Этти Хиллесум - Я никогда и нигде не умру
Воскресенье [11 октября 1942], в перерыве дневного сна. Все сильнее сознаю, что во мне есть некое вещество, или как это назвать, которое ведет свою собственную жизнь и с помощью которого я изображаю окружающие меня вещи, события. Из этого вещества, которым еще недостаточно хорошо владею, которым сама себя снабжаю, я творю множество жизней. Может, во мне пока слишком мало веры в его собственную жизнь. Сама я ничего, кроме пространства, где эта жизнь может развиваться, предложить не могу. И одолжить тоже ничего не могу. Разве что мою ведущую перо руку, чтобы описать эту жизнь с ее собственными представлениями и опытом.

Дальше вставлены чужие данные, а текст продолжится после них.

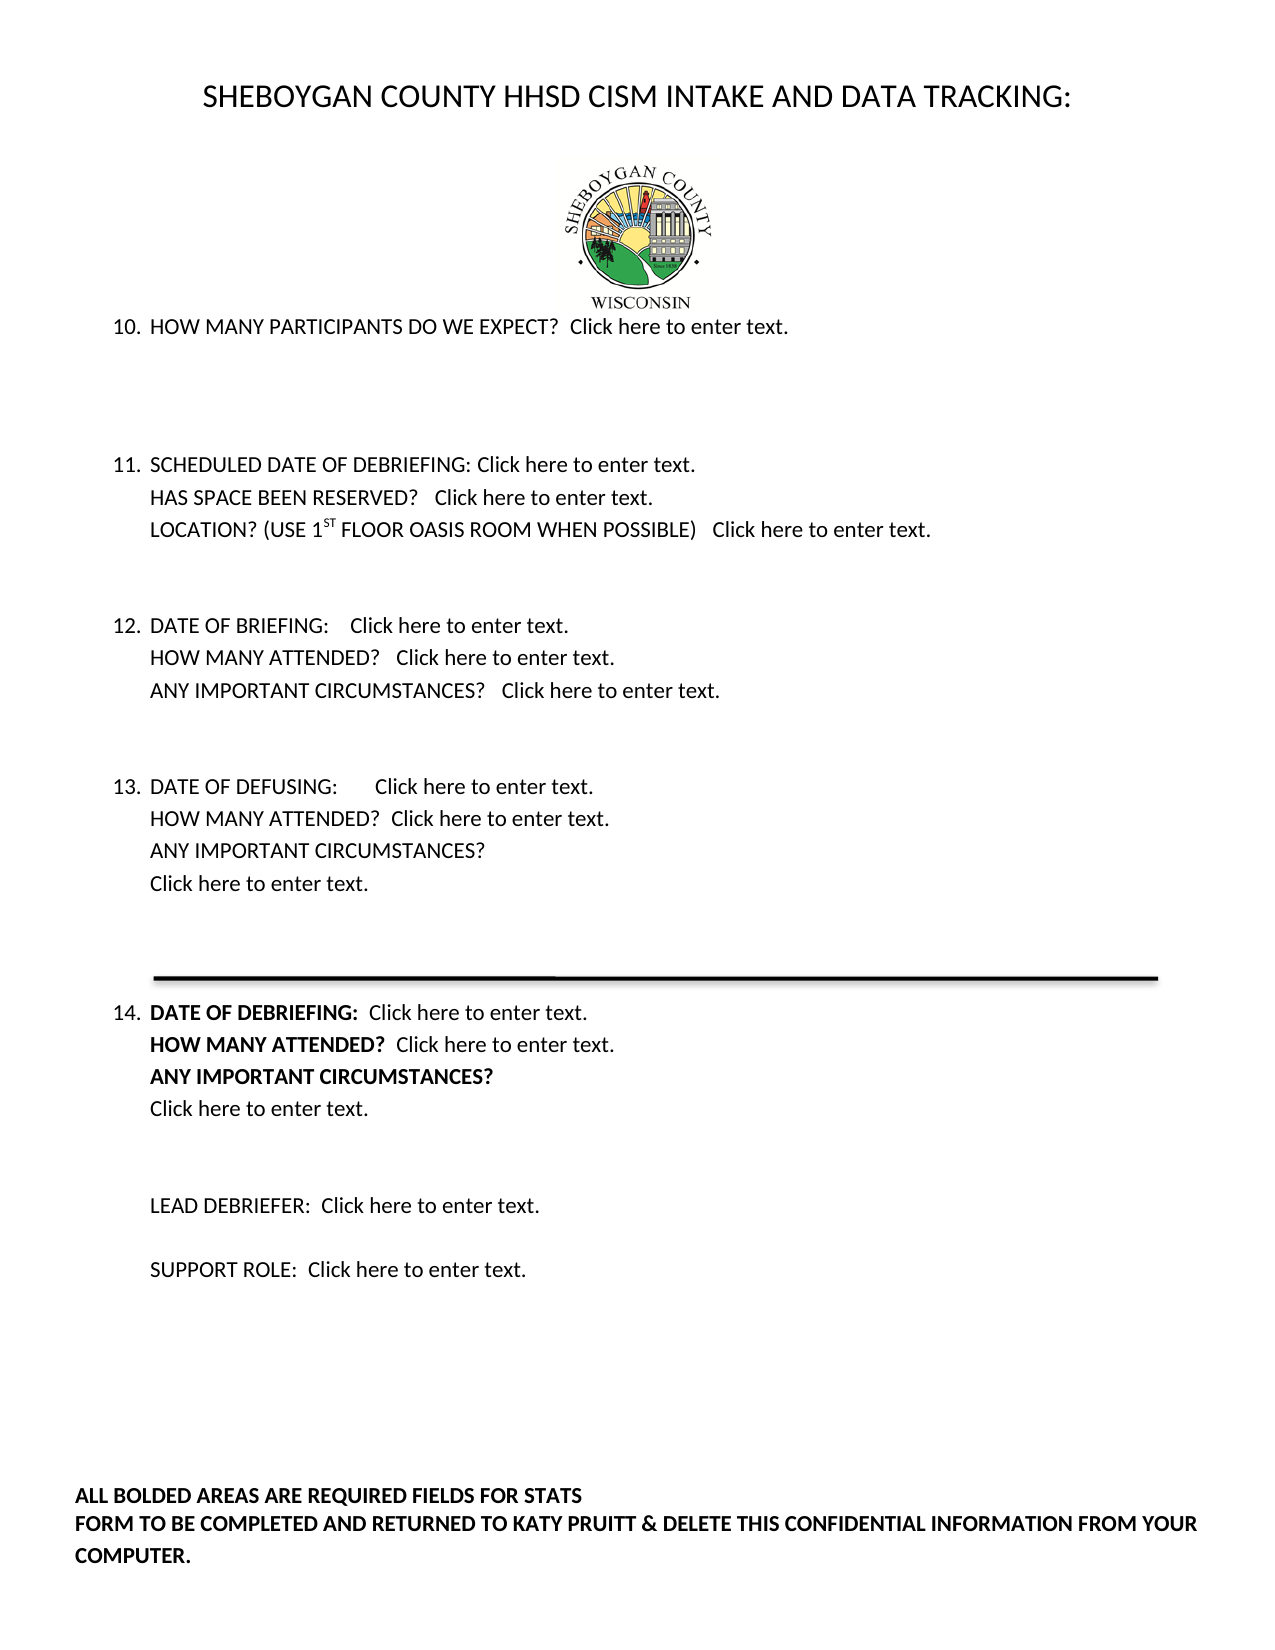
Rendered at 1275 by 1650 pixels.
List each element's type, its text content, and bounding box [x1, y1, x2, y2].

list LEAD DEBRIEFER: [150, 1191, 1200, 1251]
list HOW MANY ATTENDED? ANY IMPORTANT CIRCUMSTANCES? [150, 1030, 1200, 1187]
list HAS SPACE BEEN RESERVED? [150, 483, 1200, 511]
list DATE OF DEFUSING: HOW MANY ATTENDED? ANY IMPORTANT CIRCUMSTANCES? [112, 772, 1200, 929]
list SUPPORT ROLE: [150, 1255, 1200, 1315]
list DATE OF BRIEFING: HOW MANY ATTENDED? [112, 611, 1200, 672]
list SCHEDULED DATE OF DEBRIEFING: [112, 450, 1200, 478]
list LOCATION? (USE 1ST FLOOR OASIS ROOM WHEN POSSIBLE) [150, 515, 1200, 543]
list HOW MANY PARTICIPANTS DO WE EXPECT? [112, 312, 1200, 372]
list ANY IMPORTANT CIRCUMSTANCES? [150, 676, 1200, 704]
list DATE OF DEBRIEFING: [112, 998, 1200, 1026]
picture [555, 156, 720, 313]
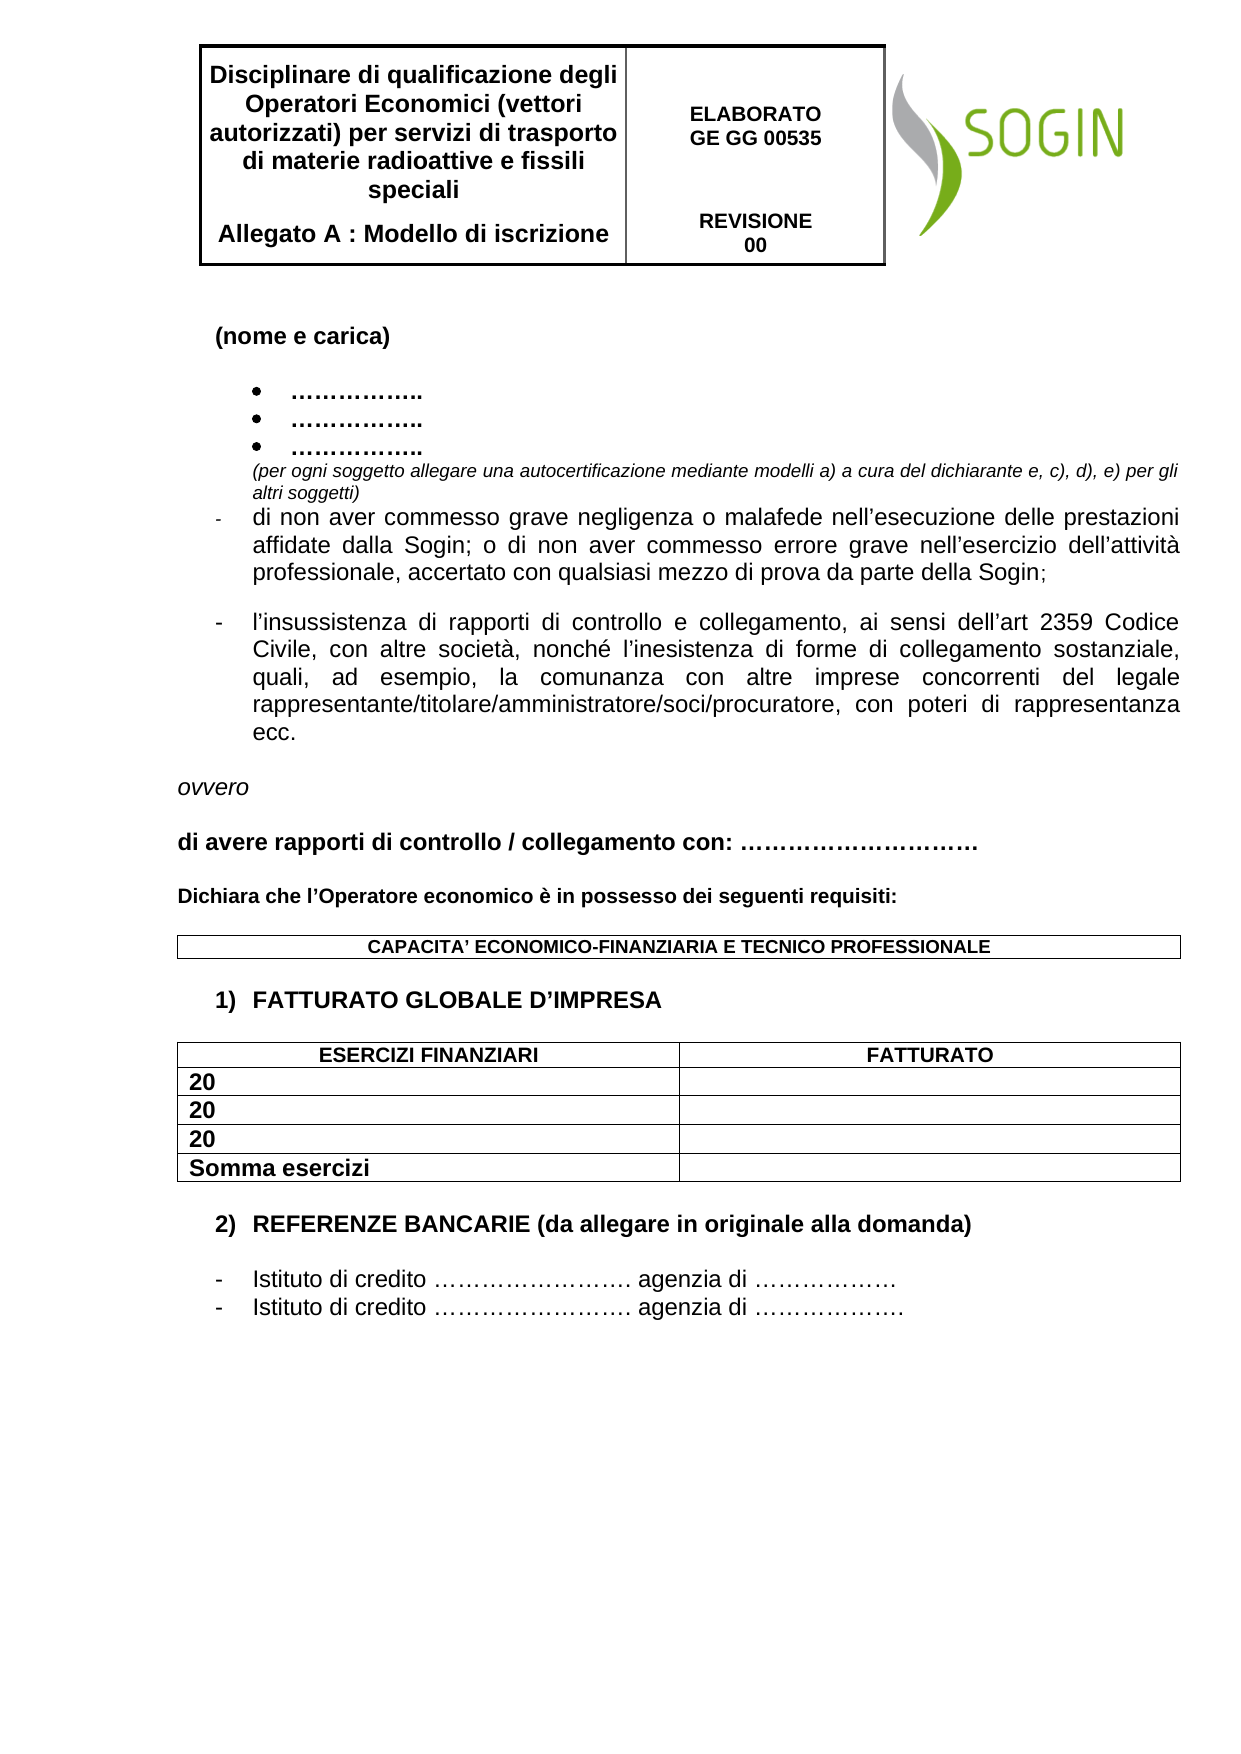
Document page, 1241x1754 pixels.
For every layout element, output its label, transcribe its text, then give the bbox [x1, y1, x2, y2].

list l’insussistenza di rapporti di controllo e collegamento, ai sensi dell’art 2359 Codice Civile, con altre società, nonché l’inesistenza di forme di collegamento sostanziale, quali, ad esempio, la comunanza con altre imprese concorrenti del legale rappresentante/titolare/amministratore/soci/procuratore, con poteri di rappresentanza ecc. [215, 607, 1181, 746]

12. 10. 42.Множество впечатлений, как сверкающие звезды, лежат на темном бархате моих воспоминаний.
Возраст души — это что-то другое, нежели официально зарегистрированный возраст человека. Думаю, что душа уже при рождении имеет определенный, не меняющийся больше возраст. Можно родиться с двенадцатилетней душой, можно с тысячелетней, а бывают некоторые двенадцатилетние дети, по которым видно, что их душе уже 1000 лет. Я считаю самой неизведанной частью человека, и прежде всего у западных европейцев, — душу. Думаю, восточные люди живут в более крепком контакте со своей душой. Западный же человек не знает, что с ней делать, и стыдится ее, словно это что-то безнравственное. Душа — это не нрав, это нечто иное. Встречаются люди, у которых и правда много норова, но мало души.
Вчера я о ком-то поинтересовалась у Марии: «Она умна?»
— Да, — ответила Мария, — но только головой.
S. всегда говорил, у Тидэ духовный ум.
Когда между мною и S. иногда заходил разговор о нашей большой возрастной разнице, он всегда парировал: «Кто мне скажет, что ваша душа не старше моей?»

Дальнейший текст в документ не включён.